To-do item » Among the entries below, count the lines that contain the word "有孚惠我德". Write down only the total.
[[ Given records open ]]
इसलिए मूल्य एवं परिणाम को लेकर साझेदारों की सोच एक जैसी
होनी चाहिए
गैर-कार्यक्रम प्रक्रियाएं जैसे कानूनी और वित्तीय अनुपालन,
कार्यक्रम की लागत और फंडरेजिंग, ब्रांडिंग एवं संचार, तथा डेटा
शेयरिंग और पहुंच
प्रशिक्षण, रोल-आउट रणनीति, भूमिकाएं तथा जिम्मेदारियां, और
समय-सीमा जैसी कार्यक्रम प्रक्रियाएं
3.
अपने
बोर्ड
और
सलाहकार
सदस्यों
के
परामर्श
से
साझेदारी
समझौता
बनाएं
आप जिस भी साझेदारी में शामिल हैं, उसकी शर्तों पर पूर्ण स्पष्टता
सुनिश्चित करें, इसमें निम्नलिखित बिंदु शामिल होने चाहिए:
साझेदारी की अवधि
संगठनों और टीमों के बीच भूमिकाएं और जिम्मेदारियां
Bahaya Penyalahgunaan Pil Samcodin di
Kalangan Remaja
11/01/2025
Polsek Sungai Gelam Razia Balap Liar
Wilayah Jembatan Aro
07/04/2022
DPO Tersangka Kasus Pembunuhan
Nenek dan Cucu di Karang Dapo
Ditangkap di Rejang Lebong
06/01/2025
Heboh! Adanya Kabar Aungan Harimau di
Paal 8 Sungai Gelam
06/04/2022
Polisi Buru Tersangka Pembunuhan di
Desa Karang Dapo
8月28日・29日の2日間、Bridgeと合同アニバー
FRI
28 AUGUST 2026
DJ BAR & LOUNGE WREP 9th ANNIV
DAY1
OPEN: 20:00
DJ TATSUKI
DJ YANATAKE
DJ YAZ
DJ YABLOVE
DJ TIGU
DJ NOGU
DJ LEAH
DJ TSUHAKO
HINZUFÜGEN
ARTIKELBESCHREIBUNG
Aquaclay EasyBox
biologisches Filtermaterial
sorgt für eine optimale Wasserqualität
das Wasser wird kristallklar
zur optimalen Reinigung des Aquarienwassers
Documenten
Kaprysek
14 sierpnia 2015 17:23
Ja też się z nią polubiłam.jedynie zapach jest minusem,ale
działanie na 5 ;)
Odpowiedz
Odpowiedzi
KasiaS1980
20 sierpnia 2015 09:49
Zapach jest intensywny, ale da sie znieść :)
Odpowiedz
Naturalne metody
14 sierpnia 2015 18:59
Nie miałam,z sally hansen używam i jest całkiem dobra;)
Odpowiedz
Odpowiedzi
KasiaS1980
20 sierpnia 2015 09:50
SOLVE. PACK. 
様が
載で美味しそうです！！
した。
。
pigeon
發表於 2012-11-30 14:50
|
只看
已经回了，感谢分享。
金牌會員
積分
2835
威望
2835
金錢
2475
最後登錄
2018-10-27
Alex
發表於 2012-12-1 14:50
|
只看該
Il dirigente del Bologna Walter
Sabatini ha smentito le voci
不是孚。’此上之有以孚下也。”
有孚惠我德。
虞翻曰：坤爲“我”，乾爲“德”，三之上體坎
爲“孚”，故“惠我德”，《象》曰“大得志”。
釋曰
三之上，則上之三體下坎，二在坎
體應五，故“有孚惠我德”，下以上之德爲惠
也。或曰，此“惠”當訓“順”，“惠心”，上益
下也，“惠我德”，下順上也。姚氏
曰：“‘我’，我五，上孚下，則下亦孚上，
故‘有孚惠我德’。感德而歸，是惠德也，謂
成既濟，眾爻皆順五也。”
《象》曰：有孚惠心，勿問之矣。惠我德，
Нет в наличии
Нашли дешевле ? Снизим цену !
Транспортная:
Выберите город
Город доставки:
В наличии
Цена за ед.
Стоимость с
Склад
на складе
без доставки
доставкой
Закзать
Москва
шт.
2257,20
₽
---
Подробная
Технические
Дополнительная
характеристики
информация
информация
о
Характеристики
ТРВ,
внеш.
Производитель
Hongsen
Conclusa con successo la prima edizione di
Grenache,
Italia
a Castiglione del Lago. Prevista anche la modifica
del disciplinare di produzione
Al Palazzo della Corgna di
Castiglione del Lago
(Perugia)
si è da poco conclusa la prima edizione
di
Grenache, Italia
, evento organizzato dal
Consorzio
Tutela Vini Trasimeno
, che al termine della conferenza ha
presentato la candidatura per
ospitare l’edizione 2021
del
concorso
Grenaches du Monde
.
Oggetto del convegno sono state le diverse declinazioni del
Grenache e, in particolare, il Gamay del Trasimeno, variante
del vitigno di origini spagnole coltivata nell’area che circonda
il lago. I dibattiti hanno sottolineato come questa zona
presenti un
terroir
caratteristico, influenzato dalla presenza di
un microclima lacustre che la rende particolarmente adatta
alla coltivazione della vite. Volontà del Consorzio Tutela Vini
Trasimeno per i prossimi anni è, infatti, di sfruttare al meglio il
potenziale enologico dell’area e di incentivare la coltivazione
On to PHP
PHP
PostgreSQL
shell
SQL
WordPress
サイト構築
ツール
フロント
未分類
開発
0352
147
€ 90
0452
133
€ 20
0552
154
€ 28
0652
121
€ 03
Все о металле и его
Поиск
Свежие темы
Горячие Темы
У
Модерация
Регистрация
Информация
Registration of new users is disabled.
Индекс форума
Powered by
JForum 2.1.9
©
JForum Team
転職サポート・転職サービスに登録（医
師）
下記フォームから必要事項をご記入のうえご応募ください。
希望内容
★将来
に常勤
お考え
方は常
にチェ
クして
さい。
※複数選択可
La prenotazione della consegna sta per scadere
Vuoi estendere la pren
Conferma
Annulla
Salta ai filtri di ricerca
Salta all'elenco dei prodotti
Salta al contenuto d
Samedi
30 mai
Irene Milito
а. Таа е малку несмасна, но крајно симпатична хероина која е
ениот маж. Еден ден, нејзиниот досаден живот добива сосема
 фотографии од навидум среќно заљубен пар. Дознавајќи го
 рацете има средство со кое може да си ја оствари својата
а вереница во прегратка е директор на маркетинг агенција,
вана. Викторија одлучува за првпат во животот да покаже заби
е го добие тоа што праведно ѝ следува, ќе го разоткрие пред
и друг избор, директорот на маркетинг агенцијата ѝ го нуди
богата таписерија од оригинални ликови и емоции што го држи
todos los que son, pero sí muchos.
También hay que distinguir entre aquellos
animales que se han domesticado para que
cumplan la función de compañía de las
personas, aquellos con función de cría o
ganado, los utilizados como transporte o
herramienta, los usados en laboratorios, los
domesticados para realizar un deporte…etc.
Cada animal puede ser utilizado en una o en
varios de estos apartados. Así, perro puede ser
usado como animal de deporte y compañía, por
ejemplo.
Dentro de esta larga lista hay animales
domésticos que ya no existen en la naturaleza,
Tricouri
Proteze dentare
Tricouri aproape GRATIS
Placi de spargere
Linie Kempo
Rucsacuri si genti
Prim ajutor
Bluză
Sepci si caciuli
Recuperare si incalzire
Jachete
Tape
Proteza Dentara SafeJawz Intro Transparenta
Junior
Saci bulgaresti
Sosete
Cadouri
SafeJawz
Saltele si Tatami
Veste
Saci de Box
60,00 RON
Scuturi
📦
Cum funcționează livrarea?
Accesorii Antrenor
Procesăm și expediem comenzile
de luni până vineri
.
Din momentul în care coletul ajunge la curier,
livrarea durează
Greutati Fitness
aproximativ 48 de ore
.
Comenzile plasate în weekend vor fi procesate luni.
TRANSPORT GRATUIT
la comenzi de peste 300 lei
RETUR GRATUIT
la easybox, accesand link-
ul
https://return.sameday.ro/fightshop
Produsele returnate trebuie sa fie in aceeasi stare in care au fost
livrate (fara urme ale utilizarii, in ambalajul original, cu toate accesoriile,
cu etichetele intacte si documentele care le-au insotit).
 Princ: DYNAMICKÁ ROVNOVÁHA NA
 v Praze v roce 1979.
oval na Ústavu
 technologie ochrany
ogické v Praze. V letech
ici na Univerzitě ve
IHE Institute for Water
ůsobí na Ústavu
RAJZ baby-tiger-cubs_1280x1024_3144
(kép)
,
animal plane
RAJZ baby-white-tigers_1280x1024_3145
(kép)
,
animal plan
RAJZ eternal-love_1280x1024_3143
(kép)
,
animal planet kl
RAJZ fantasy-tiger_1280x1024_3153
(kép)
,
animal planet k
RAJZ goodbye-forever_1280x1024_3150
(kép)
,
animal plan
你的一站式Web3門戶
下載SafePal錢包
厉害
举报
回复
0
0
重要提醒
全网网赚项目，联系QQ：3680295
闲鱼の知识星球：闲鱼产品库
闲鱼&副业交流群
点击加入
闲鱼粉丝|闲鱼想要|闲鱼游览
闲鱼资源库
[[ Given records closed ]]
Finished task » 3